There was one particularly memorable image of Alexandria Ocasio-Cortez doing the rounds after her extraordinary victory last week: the candidate working behind the bar in her day job at a restaurant last year. Today, she’s the face of an energetic young movement shaking up politics. A year ago, she was mixing drinks.
That isn’t unusual in itself — 1 in 2 Americans have worked in the restaurant business at some point in their lives, mostly in their youth. But the image was a reminder of the potential of a huge and largely unrecognized population who, if politically engaged, could change the face of American politics, as Ocasio-Cortez has begun to do.
The people cooking our burgers, taking orders, and pouring our drinks are a fast-growing, working-class constituency whose loyalty is still up for grabs. The question is who will be smart enough to reach them first.
Almost 13 million people work in restaurants, and their industry is the fastest-growing sector of the American job market. It’s also one of the lowest paying. While the majority of restaurant workers are adults in their mid-thirties, 40% are under age 24. More than half rely on tips for their pay, and of those, 66% are female and 40% are single mothers. The entire industry is made up disproportionately of people of color.
The restaurant industry, in other words, represents the rising American electorate. Except at the moment, too many don’t vote.
Over the last 15 years, a majority of our members at the Restaurant Opportunities Center United, particularly workers of color, has expressed dissatisfaction and disillusionment with both political parties, all elected officials, and the political system in general. But we have seen a change in this trajectory over the last several years.
In 2013, we launched a campaign to require the restaurant industry to pay tipped workers the full minimum wage. The federal law that allows tipped workers to be paid below minimum wage is literally a legacy of slavery, and allows people to be paid $2.13 an hour. Living almost exclusively off tips leads to economic instability and forces a mostly female workforce to tolerate severe sexual harassment and other inappropriate customer behavior. Getting rid of this terrible law is a no-brainer for any politician looking to make life better for working people.

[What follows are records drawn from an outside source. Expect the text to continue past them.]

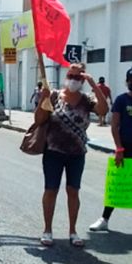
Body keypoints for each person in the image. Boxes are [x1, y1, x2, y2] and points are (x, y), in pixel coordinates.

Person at [34, 63, 108, 247]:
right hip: (53, 151)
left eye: (78, 77)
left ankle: (73, 231)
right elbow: (39, 120)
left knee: (73, 191)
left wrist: (94, 85)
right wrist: (43, 101)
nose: (73, 80)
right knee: (51, 190)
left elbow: (103, 110)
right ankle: (47, 230)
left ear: (83, 80)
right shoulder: (54, 95)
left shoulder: (86, 99)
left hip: (76, 153)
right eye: (71, 75)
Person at [89, 67, 132, 234]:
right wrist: (119, 148)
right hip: (125, 147)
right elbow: (114, 126)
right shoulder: (121, 100)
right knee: (117, 183)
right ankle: (104, 219)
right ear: (127, 82)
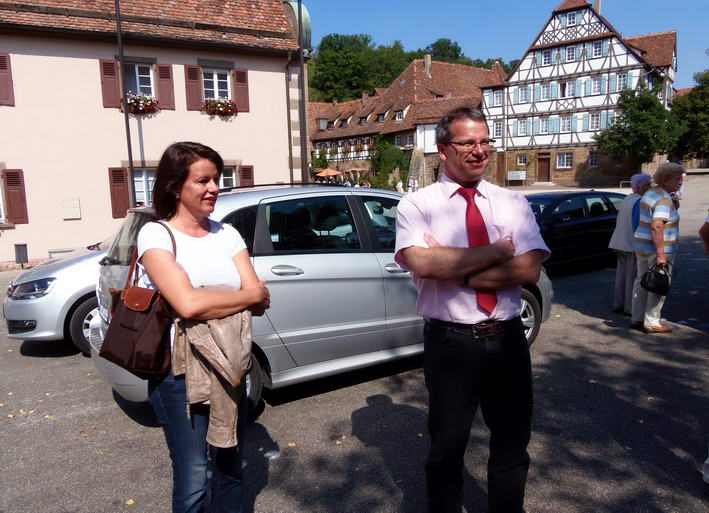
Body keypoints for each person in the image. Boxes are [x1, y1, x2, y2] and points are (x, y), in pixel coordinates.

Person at [395, 107, 550, 513]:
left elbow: (529, 268)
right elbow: (423, 263)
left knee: (513, 445)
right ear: (443, 149)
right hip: (451, 343)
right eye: (467, 143)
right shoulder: (417, 205)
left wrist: (459, 270)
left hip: (508, 338)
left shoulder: (512, 202)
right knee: (447, 447)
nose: (479, 151)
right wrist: (498, 252)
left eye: (484, 141)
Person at [138, 142, 270, 513]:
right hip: (177, 373)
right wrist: (238, 297)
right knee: (194, 474)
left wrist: (206, 297)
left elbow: (259, 299)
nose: (214, 187)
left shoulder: (227, 234)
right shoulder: (156, 235)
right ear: (175, 187)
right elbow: (187, 303)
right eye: (202, 180)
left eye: (217, 179)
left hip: (230, 365)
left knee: (231, 465)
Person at [630, 162, 683, 334]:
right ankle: (652, 322)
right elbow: (657, 226)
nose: (681, 181)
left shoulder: (650, 193)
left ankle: (636, 318)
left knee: (641, 280)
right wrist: (661, 254)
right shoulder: (663, 199)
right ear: (666, 179)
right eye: (677, 178)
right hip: (657, 248)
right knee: (658, 282)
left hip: (641, 244)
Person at [608, 173, 652, 315]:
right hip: (631, 243)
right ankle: (629, 306)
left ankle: (618, 303)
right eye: (647, 185)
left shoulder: (628, 198)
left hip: (619, 241)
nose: (650, 187)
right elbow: (637, 224)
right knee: (631, 276)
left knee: (621, 275)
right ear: (639, 187)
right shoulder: (640, 201)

Seven states have already passed laws that do this, and the momentum is on our side. The wheels are moving in New York, Washington, DC, and Michigan, where the issue has mobilized thousands of restaurant workers, particularly women and workers of color, who were not previously politically engaged. It was on the ballot in Maine in November 2016 and passed handily. Although the National Restaurant Association spent millions to lobby the state legislature to overturn it, One Fair Wage was one of the two most popular ballot measures in the history of the state; more working people voted for it than for either presidential candidate.
This is what the politics of the future looks like: It engages working people, women, and minorities, and it seeks to make their lives better in a material way. Our campaign has awakened a sleeping giant that Alexandria Ocasio-Cortez’s campaign epitomizes: When they see how engaging politically can directly affect them, restaurant workers mobilize one another in a unique way that other communities cannot. Restaurant workers are digitally savvy, incredibly socially networked, used to working in large teams, and often living and socializing together.

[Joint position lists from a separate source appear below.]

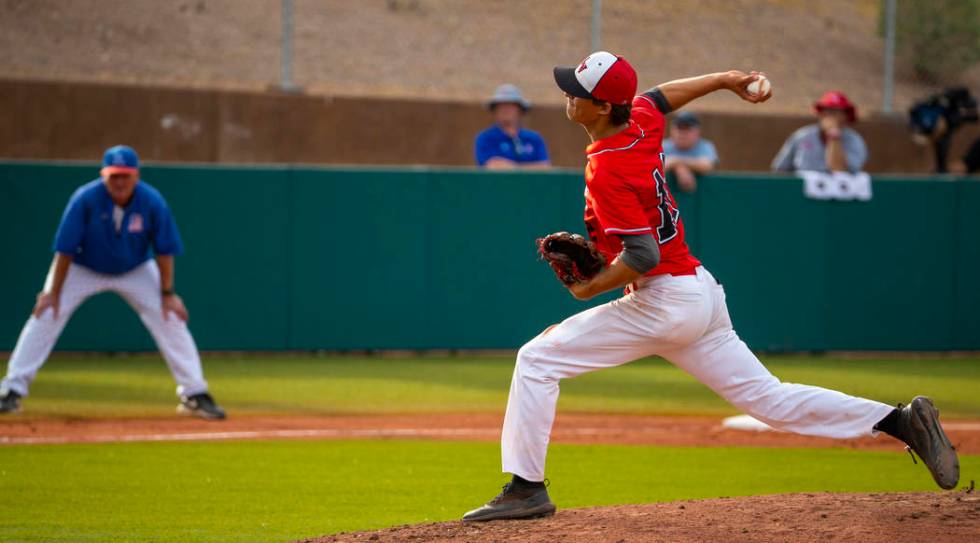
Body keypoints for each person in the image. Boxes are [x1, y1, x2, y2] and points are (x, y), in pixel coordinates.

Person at [462, 52, 958, 522]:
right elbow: (660, 97)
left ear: (601, 105)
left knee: (537, 359)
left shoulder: (609, 166)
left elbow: (641, 256)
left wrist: (589, 288)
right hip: (698, 292)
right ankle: (901, 421)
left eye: (577, 90)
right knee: (770, 399)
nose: (568, 95)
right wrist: (725, 79)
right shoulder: (637, 120)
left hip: (665, 301)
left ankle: (527, 489)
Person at [0, 145, 226, 419]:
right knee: (46, 312)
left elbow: (165, 250)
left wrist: (167, 293)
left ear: (136, 176)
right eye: (114, 176)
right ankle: (11, 390)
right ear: (103, 175)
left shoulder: (152, 201)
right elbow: (65, 250)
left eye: (125, 176)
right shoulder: (85, 198)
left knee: (170, 316)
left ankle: (194, 393)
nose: (119, 182)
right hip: (85, 266)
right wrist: (52, 292)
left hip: (135, 268)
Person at [772, 91, 867, 173]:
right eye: (825, 110)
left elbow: (838, 171)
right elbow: (780, 169)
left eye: (834, 112)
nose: (828, 115)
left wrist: (833, 135)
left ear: (846, 116)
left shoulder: (854, 140)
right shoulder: (802, 136)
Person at [474, 84, 550, 169]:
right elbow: (492, 166)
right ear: (494, 111)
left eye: (511, 105)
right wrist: (530, 168)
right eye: (501, 106)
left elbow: (544, 167)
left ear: (520, 110)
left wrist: (509, 167)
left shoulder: (534, 138)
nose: (506, 109)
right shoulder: (485, 138)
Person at [663, 111, 718, 192]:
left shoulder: (705, 146)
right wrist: (679, 169)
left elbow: (706, 166)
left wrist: (676, 162)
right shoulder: (663, 145)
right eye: (679, 128)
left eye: (687, 128)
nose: (682, 133)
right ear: (672, 129)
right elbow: (655, 166)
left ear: (697, 131)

In Washington, DC, One Fair Wage won by a double-digit lead on the primary ballot on June 19, with an overwhelming majority of people of color and lower-income voters favoring the initiative. In Michigan, where Trump won by a 11,000-voter margin, we collected almost 400,000 signatures to qualify to be on the November 2018 ballot. This means the state’s 435,000 restaurant workers will be very motivated to vote themselves a raise this November. Who else will they vote for while they’re are it?
In New York, Gov. Andrew Cuomo’s announcement that he would explore advancing One Fair Wage has mobilized restaurant workers to attend hearings on the issue across the state, and to register to vote. New York restaurant workers will be watching that outcome closely, and are likely to engage in the electoral process in greater numbers as a result.
We are building out a powerful force of workers to fight for their own wage and benefit increases. Any elected official, candidate, or party hoping to win or maintain political power in these divisive times should join us in trying to advance the interests of this immense population.
Saru Jayaraman is the cofounder and codirector of the Restaurant Opportunities Centers United (ROC United) and director of the Food Labor Research Center at the University of California, Berkeley.